---
url: /kb/ai/vad/libraries-comparison/index.md
---
# VAD Libraries Comparison

A detailed comparison of every major Python VAD library, with real-world use case guidance.

***

## Quick Comparison Matrix

| Library | Approach | Model Size | GPU Required | Min Python | License | HuggingFace Required |
|---------|----------|-----------|-------------|-----------|---------|---------------------|
| `webrtcvad` | GMM | <1 MB | No | 3.6 | BSD-3 | No |
| `silero-vad` | LSTM (TorchScript) | ~2 MB | No (optional) | 3.8 | MIT | No |
| `pyannote.audio` | Transformer | ~300 MB | Recommended | 3.8 | MIT\* | **Yes** |
| `speechbrain` | ECAPA-TDNN | ~200 MB | Recommended | 3.8 | Apache-2.0 | No |
| `nemo` | MarbleNet | ~40 MB | Recommended | 3.8 | Apache-2.0 | No |
| `auditok` | Energy-based | 0 | No | 3.6 | MIT | No |
| `librosa` + numpy | Custom spectral | 0 | No | 3.7 | ISC | No |

\*pyannote.audio requires accepting HuggingFace model terms of service.

**GOALS**:
• a. Answer these questions about the VAD libraries comparison, one line each, marked (i), (ii), (iii):
(i) Which library uses the MarbleNet approach?
(ii) What license is listed for `speechbrain`?
(iii) What does the footnote say `pyannote.audio` requires?
• b. Could you copy the part of the VAD libraries comparison between "## Quick Comparison" and "terms of service.", inclusive?
• c. Can you continue the VAD libraries comparison from where it stops?

**DATA BLOCK**:

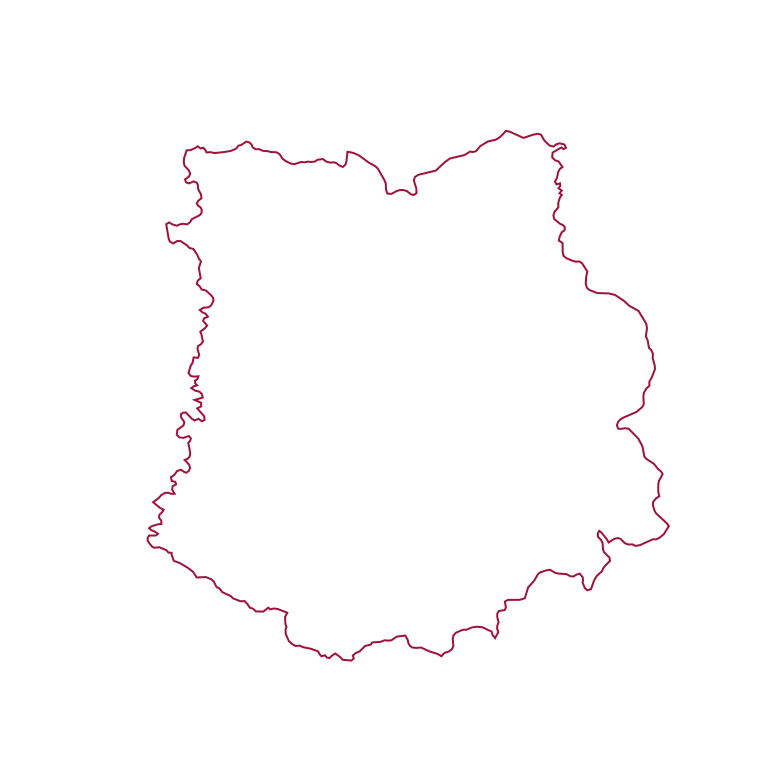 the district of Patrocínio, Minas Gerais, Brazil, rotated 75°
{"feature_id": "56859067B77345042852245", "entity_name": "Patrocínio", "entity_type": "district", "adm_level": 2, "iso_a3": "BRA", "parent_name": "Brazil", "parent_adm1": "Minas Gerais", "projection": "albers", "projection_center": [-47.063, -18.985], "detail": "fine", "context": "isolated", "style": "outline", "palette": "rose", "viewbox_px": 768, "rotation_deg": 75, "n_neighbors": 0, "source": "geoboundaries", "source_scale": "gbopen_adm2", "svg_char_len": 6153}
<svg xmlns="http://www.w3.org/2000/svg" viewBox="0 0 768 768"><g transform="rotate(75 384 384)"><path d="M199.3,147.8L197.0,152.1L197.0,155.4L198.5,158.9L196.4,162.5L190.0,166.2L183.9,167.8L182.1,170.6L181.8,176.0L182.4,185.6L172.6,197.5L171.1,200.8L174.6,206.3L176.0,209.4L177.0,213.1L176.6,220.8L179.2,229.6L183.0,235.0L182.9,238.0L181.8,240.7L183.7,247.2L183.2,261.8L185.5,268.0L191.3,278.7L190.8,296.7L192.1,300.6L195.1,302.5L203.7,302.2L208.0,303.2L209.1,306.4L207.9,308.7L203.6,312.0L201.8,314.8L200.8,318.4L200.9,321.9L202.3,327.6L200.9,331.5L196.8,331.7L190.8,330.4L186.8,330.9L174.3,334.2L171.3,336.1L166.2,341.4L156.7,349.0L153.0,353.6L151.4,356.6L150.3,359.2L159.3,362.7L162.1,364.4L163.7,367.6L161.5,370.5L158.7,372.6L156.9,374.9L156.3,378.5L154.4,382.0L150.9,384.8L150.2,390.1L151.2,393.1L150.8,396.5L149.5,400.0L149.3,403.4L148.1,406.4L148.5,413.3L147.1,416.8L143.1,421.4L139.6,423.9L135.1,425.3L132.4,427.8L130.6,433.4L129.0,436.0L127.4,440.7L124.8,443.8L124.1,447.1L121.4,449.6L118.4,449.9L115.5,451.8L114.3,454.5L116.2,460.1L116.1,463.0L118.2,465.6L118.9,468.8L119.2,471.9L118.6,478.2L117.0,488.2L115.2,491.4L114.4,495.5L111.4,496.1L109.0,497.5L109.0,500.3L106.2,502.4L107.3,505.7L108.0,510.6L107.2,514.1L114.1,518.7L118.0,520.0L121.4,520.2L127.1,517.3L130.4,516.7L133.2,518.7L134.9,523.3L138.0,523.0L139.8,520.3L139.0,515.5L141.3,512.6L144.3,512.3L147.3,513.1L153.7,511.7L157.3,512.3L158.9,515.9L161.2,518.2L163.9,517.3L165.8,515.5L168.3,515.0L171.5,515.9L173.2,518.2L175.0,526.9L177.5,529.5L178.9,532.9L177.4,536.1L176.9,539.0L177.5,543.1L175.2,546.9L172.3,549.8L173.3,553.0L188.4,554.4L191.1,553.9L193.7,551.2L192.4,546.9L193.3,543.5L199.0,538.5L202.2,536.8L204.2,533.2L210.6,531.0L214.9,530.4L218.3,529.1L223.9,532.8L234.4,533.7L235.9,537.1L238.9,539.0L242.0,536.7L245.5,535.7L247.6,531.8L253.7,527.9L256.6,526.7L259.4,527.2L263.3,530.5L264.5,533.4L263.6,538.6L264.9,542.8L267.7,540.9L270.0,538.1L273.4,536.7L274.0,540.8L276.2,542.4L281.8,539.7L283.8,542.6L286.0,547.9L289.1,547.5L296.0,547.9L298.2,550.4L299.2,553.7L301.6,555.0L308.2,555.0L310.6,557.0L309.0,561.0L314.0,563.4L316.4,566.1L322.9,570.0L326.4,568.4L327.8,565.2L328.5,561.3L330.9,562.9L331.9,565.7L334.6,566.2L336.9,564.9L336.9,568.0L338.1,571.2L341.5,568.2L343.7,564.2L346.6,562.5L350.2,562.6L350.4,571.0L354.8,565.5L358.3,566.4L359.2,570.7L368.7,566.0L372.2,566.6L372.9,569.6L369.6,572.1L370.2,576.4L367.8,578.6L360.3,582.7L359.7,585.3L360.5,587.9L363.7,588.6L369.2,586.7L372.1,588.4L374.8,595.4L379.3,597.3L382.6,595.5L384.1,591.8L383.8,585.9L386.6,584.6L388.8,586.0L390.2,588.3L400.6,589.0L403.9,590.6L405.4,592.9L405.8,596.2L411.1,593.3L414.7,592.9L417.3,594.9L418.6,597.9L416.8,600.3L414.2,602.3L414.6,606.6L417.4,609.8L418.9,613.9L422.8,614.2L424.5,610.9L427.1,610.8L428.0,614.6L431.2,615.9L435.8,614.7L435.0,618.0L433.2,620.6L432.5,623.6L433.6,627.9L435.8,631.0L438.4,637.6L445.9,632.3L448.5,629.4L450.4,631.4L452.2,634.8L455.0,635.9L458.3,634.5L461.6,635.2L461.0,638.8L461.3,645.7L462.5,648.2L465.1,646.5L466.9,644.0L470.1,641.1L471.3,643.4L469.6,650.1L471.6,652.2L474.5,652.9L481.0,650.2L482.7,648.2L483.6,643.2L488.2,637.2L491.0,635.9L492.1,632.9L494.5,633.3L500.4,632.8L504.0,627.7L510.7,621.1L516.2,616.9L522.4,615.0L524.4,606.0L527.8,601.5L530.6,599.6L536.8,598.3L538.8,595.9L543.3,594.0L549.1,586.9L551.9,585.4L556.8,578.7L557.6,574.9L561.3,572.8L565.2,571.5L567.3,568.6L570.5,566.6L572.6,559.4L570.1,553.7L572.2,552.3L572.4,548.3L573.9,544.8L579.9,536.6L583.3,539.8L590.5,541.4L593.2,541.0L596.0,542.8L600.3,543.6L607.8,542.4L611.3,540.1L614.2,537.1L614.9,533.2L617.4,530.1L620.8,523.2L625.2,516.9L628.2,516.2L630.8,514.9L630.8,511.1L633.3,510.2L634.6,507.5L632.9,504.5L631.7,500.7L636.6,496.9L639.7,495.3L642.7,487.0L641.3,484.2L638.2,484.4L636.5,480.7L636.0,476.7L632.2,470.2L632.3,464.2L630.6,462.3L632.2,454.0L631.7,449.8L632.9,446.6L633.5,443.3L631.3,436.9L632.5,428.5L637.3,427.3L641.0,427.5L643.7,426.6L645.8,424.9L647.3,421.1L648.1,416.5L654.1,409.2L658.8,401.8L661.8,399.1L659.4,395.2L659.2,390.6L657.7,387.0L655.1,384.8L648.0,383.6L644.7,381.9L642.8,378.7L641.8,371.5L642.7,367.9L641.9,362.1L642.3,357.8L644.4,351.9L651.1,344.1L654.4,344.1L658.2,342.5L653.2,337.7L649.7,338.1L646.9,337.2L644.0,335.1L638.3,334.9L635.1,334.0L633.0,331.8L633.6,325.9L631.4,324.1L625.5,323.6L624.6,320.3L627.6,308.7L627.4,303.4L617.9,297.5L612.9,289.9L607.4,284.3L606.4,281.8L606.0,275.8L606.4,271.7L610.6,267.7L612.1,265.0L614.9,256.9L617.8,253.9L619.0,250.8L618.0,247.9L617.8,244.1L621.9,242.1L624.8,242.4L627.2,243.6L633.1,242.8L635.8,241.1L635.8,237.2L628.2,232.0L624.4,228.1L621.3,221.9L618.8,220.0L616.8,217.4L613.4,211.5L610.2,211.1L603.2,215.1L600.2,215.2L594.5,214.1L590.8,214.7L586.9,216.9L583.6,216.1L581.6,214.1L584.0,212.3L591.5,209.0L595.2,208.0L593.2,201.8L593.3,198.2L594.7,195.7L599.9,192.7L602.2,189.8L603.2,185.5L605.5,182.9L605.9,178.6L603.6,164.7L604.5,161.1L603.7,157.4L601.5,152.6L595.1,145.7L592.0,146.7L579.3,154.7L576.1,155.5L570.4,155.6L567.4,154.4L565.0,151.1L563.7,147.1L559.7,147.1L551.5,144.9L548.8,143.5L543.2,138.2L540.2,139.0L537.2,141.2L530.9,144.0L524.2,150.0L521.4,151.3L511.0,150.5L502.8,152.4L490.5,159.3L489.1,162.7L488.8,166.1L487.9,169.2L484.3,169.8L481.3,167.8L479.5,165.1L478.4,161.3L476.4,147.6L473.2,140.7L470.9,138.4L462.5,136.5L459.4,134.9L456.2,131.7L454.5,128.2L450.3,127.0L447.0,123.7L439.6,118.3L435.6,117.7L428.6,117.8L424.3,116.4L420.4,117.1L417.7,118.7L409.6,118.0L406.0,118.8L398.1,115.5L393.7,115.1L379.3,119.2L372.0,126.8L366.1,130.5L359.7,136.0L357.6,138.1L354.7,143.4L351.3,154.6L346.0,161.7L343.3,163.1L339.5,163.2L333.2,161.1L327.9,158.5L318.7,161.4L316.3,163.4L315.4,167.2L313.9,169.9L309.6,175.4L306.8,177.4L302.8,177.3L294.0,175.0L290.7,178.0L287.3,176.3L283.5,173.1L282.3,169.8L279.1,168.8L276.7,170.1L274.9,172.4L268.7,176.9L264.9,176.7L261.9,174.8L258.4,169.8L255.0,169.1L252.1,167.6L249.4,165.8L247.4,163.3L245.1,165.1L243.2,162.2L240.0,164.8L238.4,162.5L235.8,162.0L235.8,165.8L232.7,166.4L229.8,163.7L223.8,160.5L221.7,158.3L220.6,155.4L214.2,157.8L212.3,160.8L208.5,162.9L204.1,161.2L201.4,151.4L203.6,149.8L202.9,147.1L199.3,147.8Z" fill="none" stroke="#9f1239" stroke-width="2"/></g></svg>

**ANSWERS PER TASK**:
• a.
(i) `nemo`
(ii) Apache-2.0
(iii) Accepting HuggingFace model terms of service.

• b.
## Quick Comparison Matrix

| Library | Approach | Model Size | GPU Required | Min Python | License | HuggingFace Required |
|---------|----------|-----------|-------------|-----------|---------|---------------------|
| `webrtcvad` | GMM | <1 MB | No | 3.6 | BSD-3 | No |
| `silero-vad` | LSTM (TorchScript) | ~2 MB | No (optional) | 3.8 | MIT | No |
| `pyannote.audio` | Transformer | ~300 MB | Recommended | 3.8 | MIT\* | **Yes** |
| `speechbrain` | ECAPA-TDNN | ~200 MB | Recommended | 3.8 | Apache-2.0 | No |
| `nemo` | MarbleNet | ~40 MB | Recommended | 3.8 | Apache-2.0 | No |
| `auditok` | Energy-based | 0 | No | 3.6 | MIT | No |
| `librosa` + numpy | Custom spectral | 0 | No | 3.7 | ISC | No |

\*pyannote.audio requires accepting HuggingFace model terms of service.

• c.
***

## 1. webrtcvad

**GitHub:** `py-webrtcvad` — Python bindings for Google's WebRTC VAD C library

### Strengths

* Battle-tested in production (used in Google Meet, WhatsApp, Zoom)
* Extremely low latency (<1ms per frame)
* No ML framework, runs anywhere (Raspberry Pi, etc.)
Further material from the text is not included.